An Instagram post was at the center of the outrage.
“They killed this dude named Jesus … what do you think they’ll do to you???! #fakefriends #fakelove” the post read.
The Guardian reports: “But the 55-year-old entertainer deleted the post after fellow users asserted that it echoed the hateful belief that Jewish people all together as one crucified and killed Jesus Christ.”
Soon after, the actor issued a public apology for his comments.
The University of Central Florida interrogates the purpose and effectiveness of cancel culture in a 2020 report.
“The one common theme everyone seems to agree on is that cancel culture involves taking a public stance against an individual or institution for actions considered objectionable or offensive. But is it an effective way to hold those in positions accountable, or is it punishment without a chance for redemption?”
The report tackles the negatives and positives of this modern-day mob justice, giving examples like the Black Lives Matter movement, which push for social justice and equality.

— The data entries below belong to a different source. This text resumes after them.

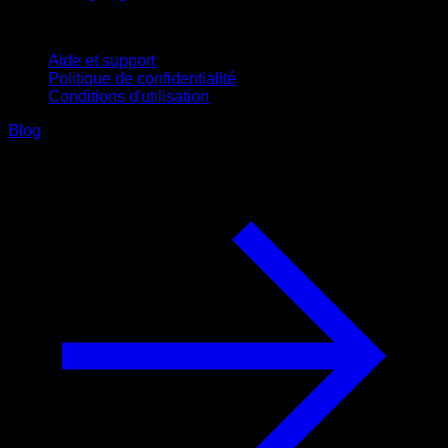
Support
Aide et support
Politique de confidentialité
Conditions d'utilisation
Blog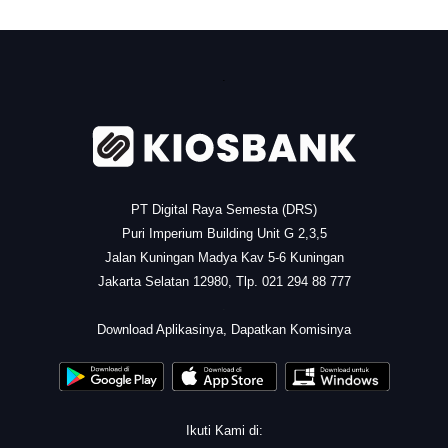
.
PT Digital Raya Semesta (DRS)
Puri Imperium Building Unit G 2,3,5
Jalan Kuningan Madya Kav 5-6 Kuningan
Jakarta Selatan 12980, Tlp. 021 294 88 777
.
Download Aplikasinya, Dapatkan Komisinya
Ikuti Kami di:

“Canceling is a way to acknowledge that you don’t have to have the power to change structural inequality. You don’t even have to have the power to change all of public sentiment. But as an individual, you can still have power beyond measure. The internet heightens that power by collectively amplifying the voices of marginalized people who may be a minority — and otherwise silenced — in their physical communities. It’s also allowed others to become aware and support them as allies."

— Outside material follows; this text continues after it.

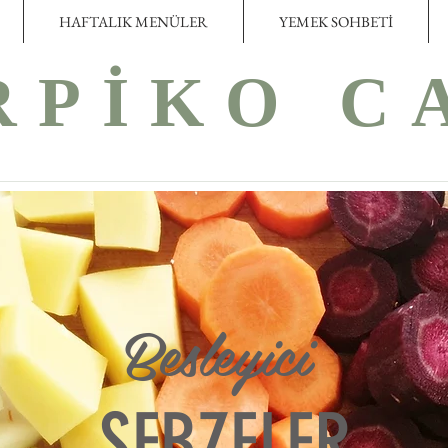
HAFTALIK MENÜLER
YEMEK SOHBETİ
RPİKO C
Besleyici
SEBZELER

If, as a fan, you have all the power at the click of a button, how can you practice responsibility?
Sauti Sol band member and celebrated singer Savara Mudigi recently spoke out against cancel culture, saying that fans ‘just don’t get it.’
"The other day Azimio used our song, it was time for us to stand up for ourselves. Politics aside, Kenyans should be reasonable enough to recognise the fact that an artiste has worked hard enough and they are entitled to seek justice. But for someone to say that I can't ask for my right just because it is a political party, I find it really unfair," he said in June 2022.
"It's always very sad that fans easily forget that we have entertained them for the last 10 years. You easily forget that I have made you dance in a club every time you go out for the last 10 years. But when I am demanding for my single right, y'all bash me out," Savara added.